Problems entering Palestinian Territories not enough to prevent removal from UK
17 June 2010
 UKSC 25, 16 June 2010 – read judgement
The Supreme Court has ruled against a man who challenged his immigration decision to remove him to the Palestinian National Authority on the basis that he could not go back as he would not be allowed back in to the place of his birth.
The challenge was based on the contention that the “country” or the “territory” stated in the notice of the decision was not one that satisfied the requirements of the 1971 Immigration Act 1971, and therefore the decision was unlawful under Section 82 of the Nationality, Immigration and Asylum Act 2002 (“the 2002 Act”)
The appellant, who was born in Gaza in 1985, had been living in Libya since the age of 5. In 2007 he entered the UK clandestinely in a lorry, and subsequently claimed asylum. This was rejected by the Secretary of State. His appeal of this decision was dismissed by the Immigration judge. She also dismissed this appeal insofar as it was based on the contention that the original immigration decision to remove him was “not in accordance with the law”.
The argument advanced was that removal directions could not lawfully be given to remove the appellant to the Palestinian Territories pursuant to Schedule 2 of the 1971 Act, since it was not a country to which there was reason to believe that the appellant would be admitted. Evidence was advanced on behalf of the appellant that a Palestinian could not return to the Palestinian Territories without an ID card. The appellant had no birth certificate, no living parents and no ID.
Central to this appeal was the question whether the specification of a particular country in a notice of an immigration decision to remove an illegal entrant within the meaning of the 2002 Act is an integral part of the decision. If it is, then there is a right of appeal under the Act if it is not in accordance with the law to specify that particular destination country.
The Supreme Court dismissed the appeal. In an immigration decision, the Secretary of State needs to do no more than show that the destination country or territory to which he proposes to remove an illegal entrant is one to which there is “reason to believe” that the illegal entrant will be admitted within a reasonable time of the making of the immigration decision.
The language of Section 82(2)(h), when read in its statutory context, does not support the argument that the proposing of a destination country is an integral part of an immigration decision. The only case where Parliament has provided a right of appeal against a decision to remove by reference to the potential illegality of the removal, is where the removal would breach the Refugee Convention or the ECHR. The 2002 Act does not permit a challenge to removal directions on any grounds: this is shown by the fact that when Parliament has provided in other legislation for a right of appeal against removal directions, it has done so in express terms.

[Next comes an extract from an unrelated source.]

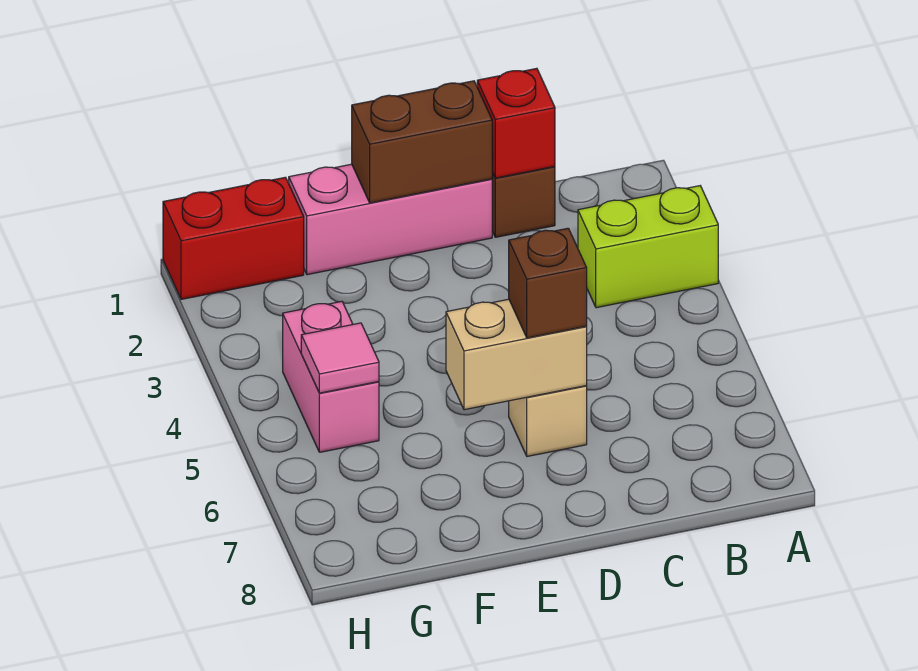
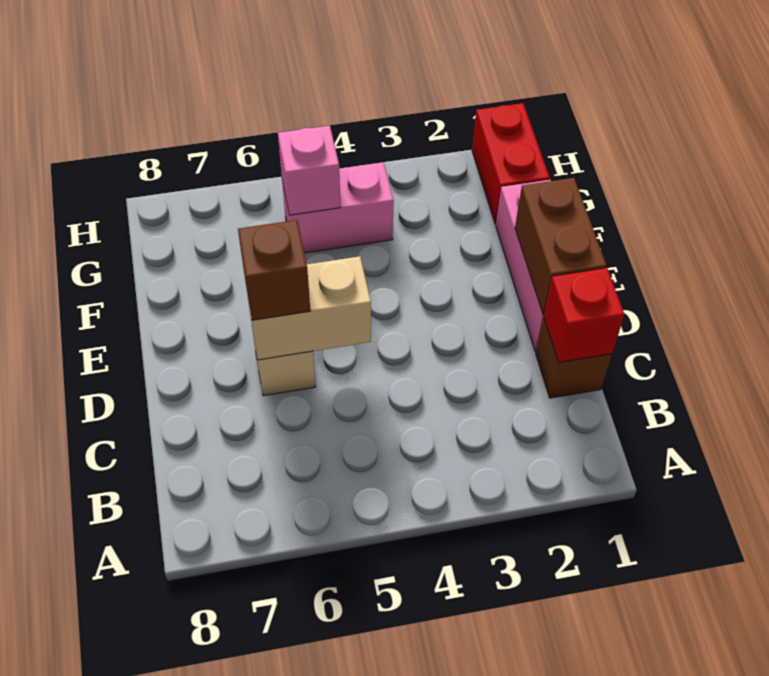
lime brick A3:B3 level 1 -> none
tan brick D6:E6 level 2 -> tan brick D5:D6 level 2
pink tile G5 level 2 -> pink brick G5 level 2

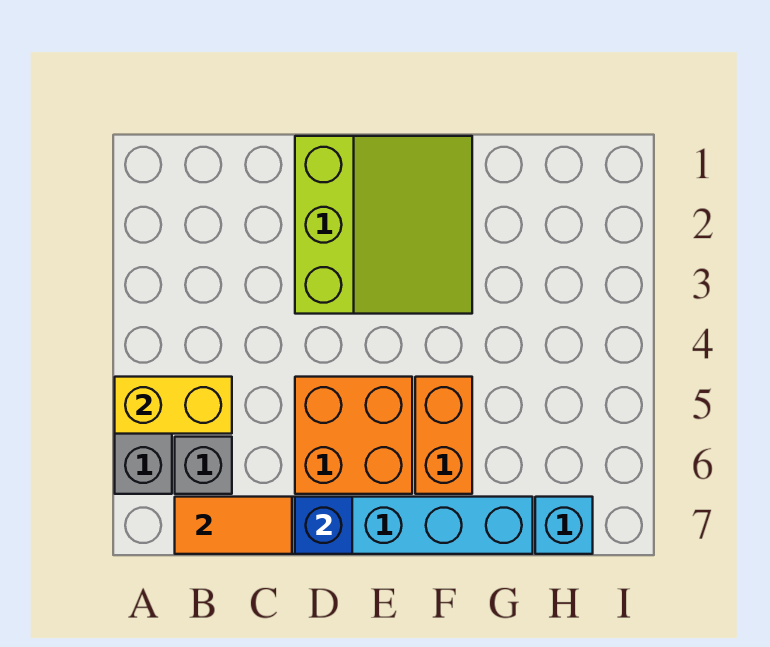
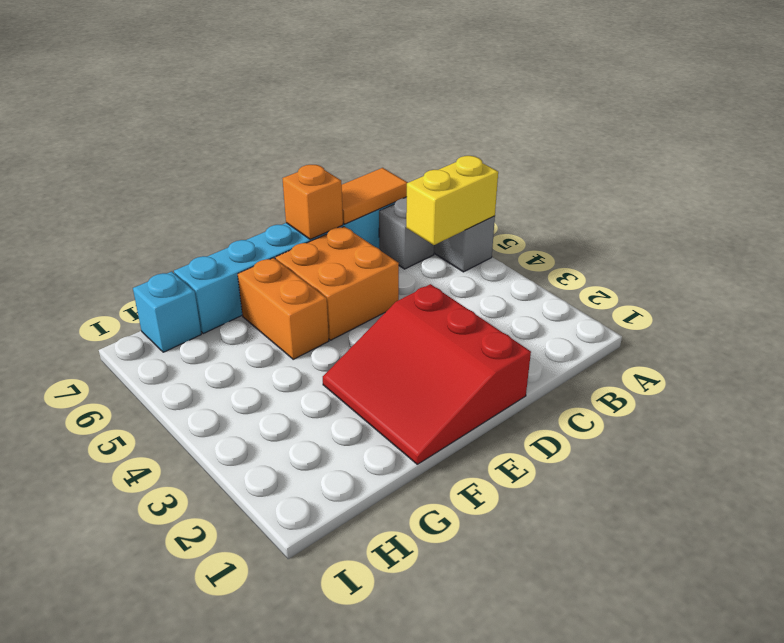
lime slope D1:F3 level 1 top D -> red slope D1:F3 level 1 top D
blue brick D7 level 2 -> orange brick D7 level 2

On practical and policy grounds, it may be very difficult for the Secretary of State at the decision stage (and then the Immigration Tribunal at the appeal stage) to decide whether, when the removal directions come to be given in the future, the Palestinian Territories will be a country or territory to which there is a reason to believe that the appellant will be admitted. In the unlikely event that removal directions are given which cannot be implemented and the Secretary of State stands by his directions despite the problems identified by the person to be removed, then judicial review is available.